There are cases where the code gets much more complicated. Exception is a goto
that you don’t know where you’re going.
Division by zero
The example of the question is a programming error and should not use an exception. Use a if
before the operation to ensure that the divisor is not 0, so the second option is usually better.
I do not know in Delphi the quality of exceptions implementation. It would be good to do a test (the proper way) which is faster when there is no fault, when there is little and much too.
What is the chance of the divisor being 0? If the answer is "never should" or "almost never", the exception may be more interesting, if you have a modern implementation that works with an auxiliary table of capture points and not a stack where there is capture.
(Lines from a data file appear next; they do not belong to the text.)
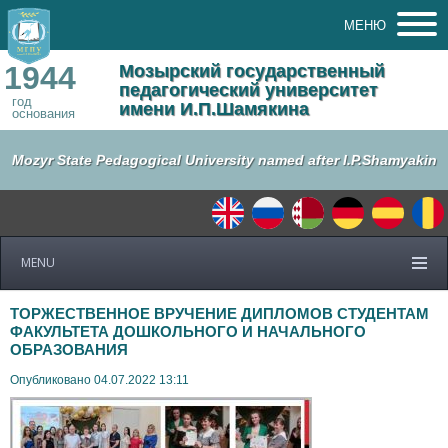
МЕНЮ
1944
Мозырский государственный
педагогический университет
год
имени И.П.Шамякина
основания
Mozyr State Pedagogical University named after I.P.Shamyakin
MENU
ТОРЖЕСТВЕННОЕ ВРУЧЕНИЕ ДИПЛОМОВ СТУДЕНТАМ
ФАКУЛЬТЕТА ДОШКОЛЬНОГО И НАЧАЛЬНОГО
ОБРАЗОВАНИЯ
Опубликовано 04.07.2022 13:11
If you know that you will have some cases that is the same, then there’s a good chance that the error executions are so slow, and the catch table-based exception release is absurdly slow, the performance is likely to get worse.
If there is any chance the splitter will change during processing (multithreading) also it is better to let the error occur to avoid the race condition.
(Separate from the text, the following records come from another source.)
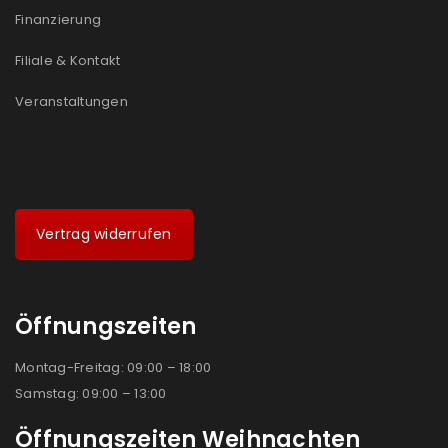
Finanzierung
Filiale & Kontakt
Veranstaltungen
Vertrag widerrufen
Öffnungszeiten
Montag-Freitag: 09:00 – 18:00
Samstag: 09:00 – 13:00
Öffnungszeiten Weihnachten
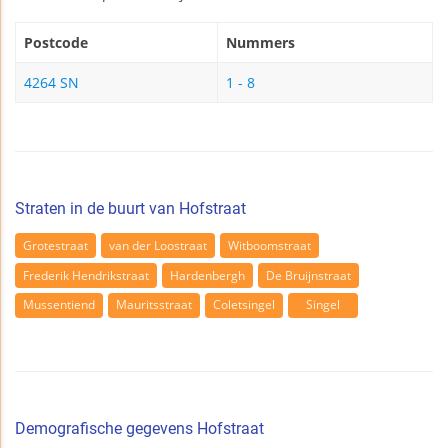
Postcode
Nummers
4264 SN
1 - 8
Straten in de buurt van Hofstraat
Grotestraat
van der Loostraat
Witboomstraat
Frederik Hendrikstraat
Hardenbergh
De Bruijnstraat
Mussentiend
Mauritsstraat
Coletsingel
Singel
Demografische gegevens Hofstraat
I would only use the exception capture in this case if really the performance is clearly very good in almost all use cases.
Performance
On capture stack has cost even if it does not throw the exception, to the point that a if
should cost cheaper, because the if
allows optimizations, the try
inhibit them. But the launch cost is very low, however, higher than indicate the error otherwise.
Test performance as a whole, because inhibiting optimizations can bring real degradations not noticeable in a very specific test.
often we do not think of all possibilities within a routine.
That’s the problem, programming is the opposite of that. Probably the hint you received has to do with this: "put try-except
and rest assured that any mistake you make can disguise, "which even hides relevant information to help solve the problem.
When the person capture "to stay quiet" probably captures a more general exception, meaning there’s no way of knowing or what to do with it. They often perform something that doesn’t make any sense because she captured everything but dealt with something specific.
See more.
What are Exceptions?
Why not use the
with
? I don’t know if Delphi did it in a way that causes problems.– Maniero
Debug a block with and a without, you will see the difference. The problem is when you are going to debug, you cannot see the values directly without entering Evaluate / Modify, it is a good option to save typing, but debug becomes a burden especially if you have nested with, If two components have the same properties in and with have so "with obj1, ixi" obj2, I’m talking about me ok, many like the practicality it brings. For me the with has almost the same use of the "goto" used a lot in the old days (and Delphi has goto and no one else uses, as far as I know, rs)
– Marcelo
I don’t use Delphi, so there’s no way :) But what you’re saying is wrong, I agree. The
with
should just be syntax sugar, and only valid with existing object identifiers with limitations in some types of methods properly marked for this purpose.– Maniero
Because it is the with no Delphi has its usefulness, but as it is a free function it is used in everything that is place by some programmers, for example, in creating an object could save some typing, but manipulating the properties of these objects with, our turns a chaos.
– Marcelo
I believe that the
Try
server to isolate a code block where something "unforeseen" may occur, such as an external resource connection. What can be treated, better treat without needing to fire aexception
– Ricardo Pontual
@Marcelo Did the answer solve what was in doubt? Do you need something better? Do you think it is possible to accept it now?